In the proposed budget, federally subsidized student loans are targeted for elimination as is the Public Service Loan Forgiveness Program. Certain repayment programs would be consolidated, thus narrowing choices for student borrowers.

"The proposed reductions to programs within the Department of Education would place significant strain on students, families, and academic institutions. Nursing is not immune to what would result in diminished financial support for undergraduate and graduate students, as well as our faculty and programs," said Dr. Deborah Trautman, President and Chief Executive Officer of AACN.

Congress and the Administration continue to address the sustainability of the National Institutes of Health (NIH).

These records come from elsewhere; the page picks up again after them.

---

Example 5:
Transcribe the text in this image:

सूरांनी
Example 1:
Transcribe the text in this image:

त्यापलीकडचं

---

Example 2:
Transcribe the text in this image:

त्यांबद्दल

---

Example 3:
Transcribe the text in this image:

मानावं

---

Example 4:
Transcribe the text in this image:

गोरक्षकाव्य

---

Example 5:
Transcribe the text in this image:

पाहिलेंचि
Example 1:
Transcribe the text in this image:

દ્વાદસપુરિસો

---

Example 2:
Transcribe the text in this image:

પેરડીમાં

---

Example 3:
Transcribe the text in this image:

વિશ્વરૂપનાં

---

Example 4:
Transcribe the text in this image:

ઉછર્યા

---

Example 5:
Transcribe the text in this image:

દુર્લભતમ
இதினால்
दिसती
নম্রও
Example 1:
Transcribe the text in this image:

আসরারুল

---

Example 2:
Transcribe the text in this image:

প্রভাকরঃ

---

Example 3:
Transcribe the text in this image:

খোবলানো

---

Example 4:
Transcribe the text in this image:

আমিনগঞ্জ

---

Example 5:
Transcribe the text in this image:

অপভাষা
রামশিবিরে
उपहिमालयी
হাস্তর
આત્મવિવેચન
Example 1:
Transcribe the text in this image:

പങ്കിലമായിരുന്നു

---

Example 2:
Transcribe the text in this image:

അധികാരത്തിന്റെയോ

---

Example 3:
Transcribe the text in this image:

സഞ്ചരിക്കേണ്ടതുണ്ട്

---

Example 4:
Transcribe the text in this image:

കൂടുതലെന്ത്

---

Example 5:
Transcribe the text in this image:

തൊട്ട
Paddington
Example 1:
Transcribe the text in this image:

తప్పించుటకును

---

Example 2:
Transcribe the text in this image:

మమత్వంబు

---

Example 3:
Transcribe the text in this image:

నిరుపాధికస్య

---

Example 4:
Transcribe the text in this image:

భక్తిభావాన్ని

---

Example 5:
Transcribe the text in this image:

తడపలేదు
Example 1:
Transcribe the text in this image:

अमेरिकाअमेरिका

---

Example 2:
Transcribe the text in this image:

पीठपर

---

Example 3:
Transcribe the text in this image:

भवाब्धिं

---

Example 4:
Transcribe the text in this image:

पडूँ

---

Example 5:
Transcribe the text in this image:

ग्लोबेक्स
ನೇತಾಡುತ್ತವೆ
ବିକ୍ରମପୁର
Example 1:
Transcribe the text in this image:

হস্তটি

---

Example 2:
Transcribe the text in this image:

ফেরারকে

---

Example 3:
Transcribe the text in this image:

However, the budget proposes consolidating certain research agencies into NIH, such as the Agency for Healthcare Research and Quality. Overall, the greater research community is concerned about the ability to ensure meaningful growth to spur innovation and cures. To this end, AACN is concerned about the proposed decrease to the National Institute of Nursing Research. 

AACN commends the addition of $10 billion to address the opioid crisis and mental health across federal departments and agencies, such as HHS and Veterans Affairs–a top priority in this Administration and for the association. AACN pledges to work with Congress to restore funding for nursing workforce, research, and education programs in FY 2019 and beyond.